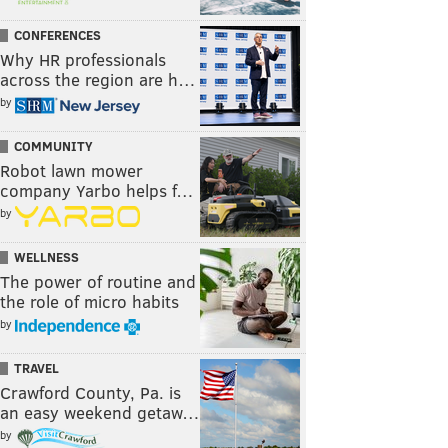
CONFERENCES
Why HR professionals
across the region are h…
by
COMMUNITY
Robot lawn mower
company Yarbo helps f…
by
WELLNESS
The power of routine and
the role of micro habits
by
TRAVEL
Crawford County, Pa. is
an easy weekend getaw…
by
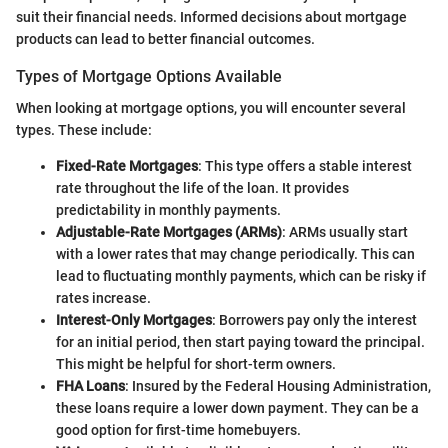
suit their financial needs. Informed decisions about mortgage
products can lead to better financial outcomes.
Types of Mortgage Options Available
When looking at mortgage options, you will encounter several
types. These include:
Fixed-Rate Mortgages
: This type offers a stable interest
rate throughout the life of the loan. It provides
predictability in monthly payments.
Adjustable-Rate Mortgages (ARMs)
: ARMs usually start
with a lower rates that may change periodically. This can
lead to fluctuating monthly payments, which can be risky if
rates increase.
Interest-Only Mortgages
: Borrowers pay only the interest
for an initial period, then start paying toward the principal.
This might be helpful for short-term owners.
FHA Loans
: Insured by the Federal Housing Administration,
these loans require a lower down payment. They can be a
good option for first-time homebuyers.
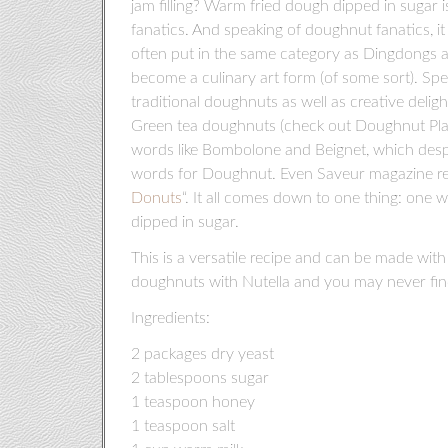
jam filling? Warm fried dough dipped in sugar 
fanatics. And speaking of doughnut fanatics, i
often put in the same category as Dingdongs a
become a culinary art form (of some sort). Spec
traditional doughnuts as well as creative deli
Green tea doughnuts (check out Doughnut Pla
words like Bombolone and Beignet, which despi
words for Doughnut. Even Saveur magazine rece
Donuts
“. It all comes down to one thing: one w
dipped in sugar.
This is a versatile recipe and can be made with o
doughnuts with Nutella and you may never fin
Ingredients:
2 packages dry yeast
2 tablespoons sugar
1 teaspoon honey
1 teaspoon salt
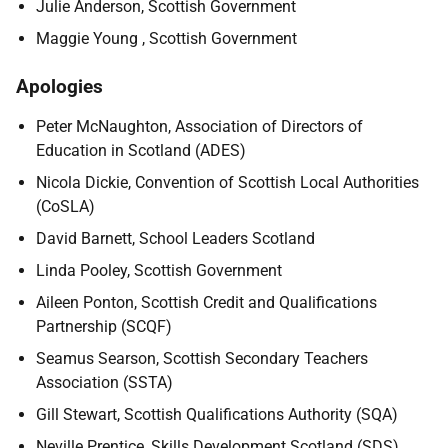
Julie Anderson, Scottish Government
Maggie Young , Scottish Government
Apologies
Peter McNaughton, Association of Directors of
Education in Scotland (ADES)
Nicola Dickie, Convention of Scottish Local Authorities
(CoSLA)
David Barnett, School Leaders Scotland
Linda Pooley, Scottish Government
Aileen Ponton, Scottish Credit and Qualifications
Partnership (SCQF)
Seamus Searson, Scottish Secondary Teachers
Association (SSTA)
Gill Stewart, Scottish Qualifications Authority (SQA)
Neville Prentice, Skills Development Scotland (SDS)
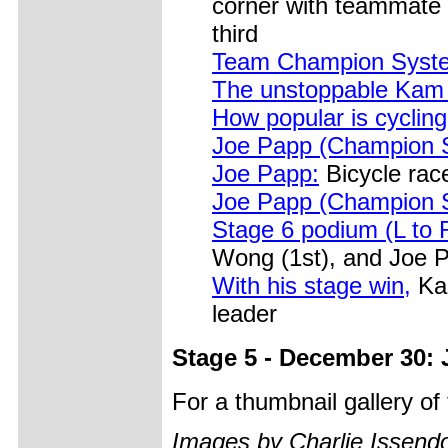
corner with teammate 
third
Team Champion Syst
The unstoppable Ka
How popular is cyclin
Joe Papp (Champion 
Joe Papp:
Bicycle race
Joe Papp (Champion 
Stage 6 podium (L to 
Wong (1st), and Joe 
With his stage win,
Kam
leader
Stage 5 - December 30: 
For a thumbnail gallery o
Images by Charlie Issendo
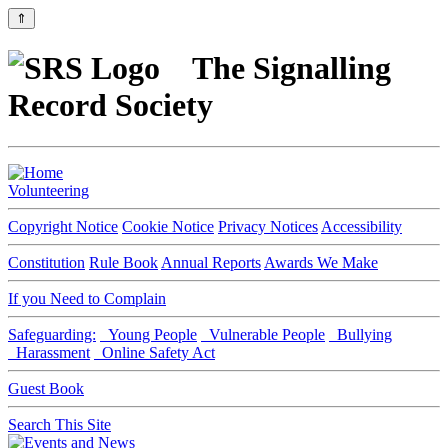
⇑
The Signalling
Record Society
Volunteering
Copyright Notice
Cookie Notice
Privacy Notices
Accessibility
Constitution
Rule Book
Annual Reports
Awards We Make
If you Need to Complain
Safeguarding:
Young People
Vulnerable People
Bullying
Harassment
Online Safety Act
Guest Book
Search This Site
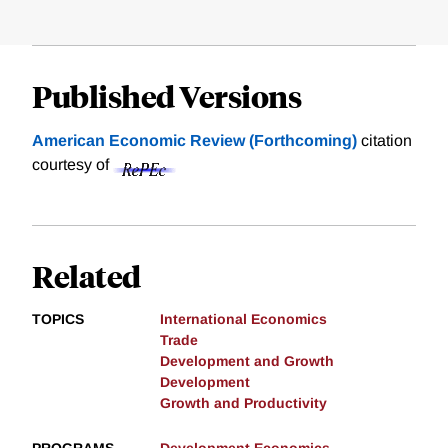
Published Versions
American Economic Review (Forthcoming)
citation
courtesy of
Related
TOPICS
International Economics
Trade
Development and Growth
Development
Growth and Productivity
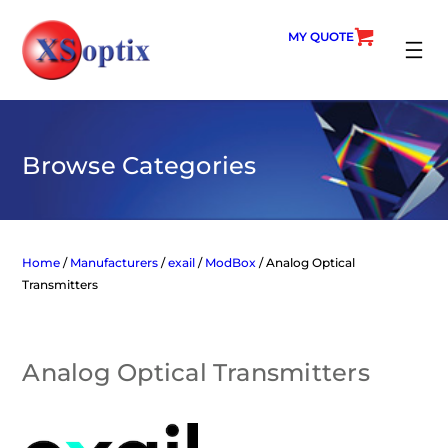
Skip
to
MY QUOTE
content
SEARC
Browse Categories
Home
/
Manufacturers
/
exail
/
ModBox
/ Analog Optical
Transmitters
Analog Optical Transmitters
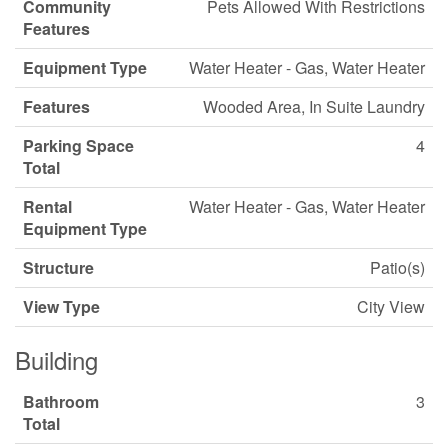
Community
Pets Allowed With Restrictions
Features
Equipment Type
Water Heater - Gas, Water Heater
Features
Wooded Area, In Suite Laundry
Parking Space
4
Total
Rental
Water Heater - Gas, Water Heater
Equipment Type
Structure
Patio(s)
View Type
City View
Building
Bathroom
3
Total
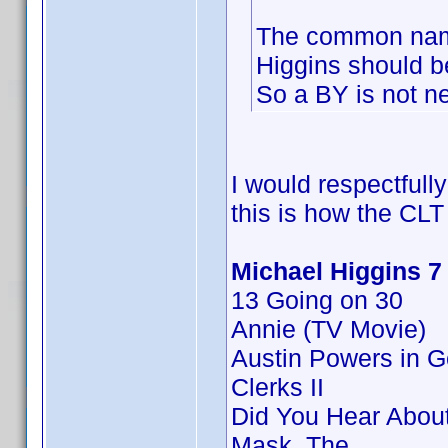
The common name
Higgins should 
So a BY is not n
I would respectfull
this is how the CLT
Michael Higgins 7
13 Going on 30
Annie (TV Movie)
Austin Powers in 
Clerks II
Did You Hear Abou
Mask, The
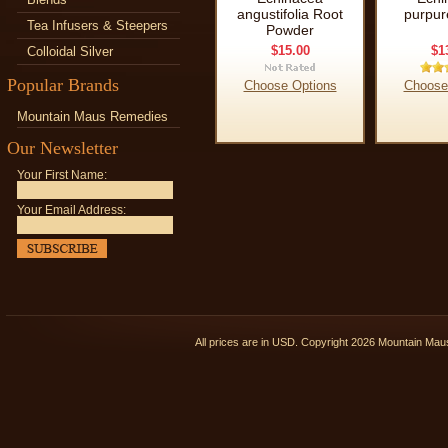
angustifolia Root
purpur
Tea Infusers & Steepers
Powder
$15.00
$1
Colloidal Silver
Popular Brands
Choose Options
Choose
Mountain Maus Remedies
Our Newsletter
Your First Name:
Your Email Address:
All prices are in
USD
. Copyright 2026 Mountain Ma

· · ·

WHAT THE EXERCISE ASKS:
Turn the lines starting at the one containing "corner with teammate" and ending at the one containing "Stage 5 - December" into a Markdown table with the columns Line No. and Text, numbering each line and skipping blank ones.

EXERCISE OUTPUT:
| Line No. | Text |
|---|---|
| 1 | corner with teammate  |
| 2 | third |
| 3 | Team Champion Syst |
| 4 | The unstoppable Ka |
| 5 | How popular is cyclin |
| 6 | Joe Papp (Champion  |
| 7 | Joe Papp: |
| 8 | Bicycle race |
| 9 | Joe Papp (Champion  |
| 10 | Stage 6 podium (L to  |
| 11 | Wong (1st), and Joe  |
| 12 | With his stage win, |
| 13 | Kam |
| 14 | leader |
| 15 | Stage 5 - December 30:  |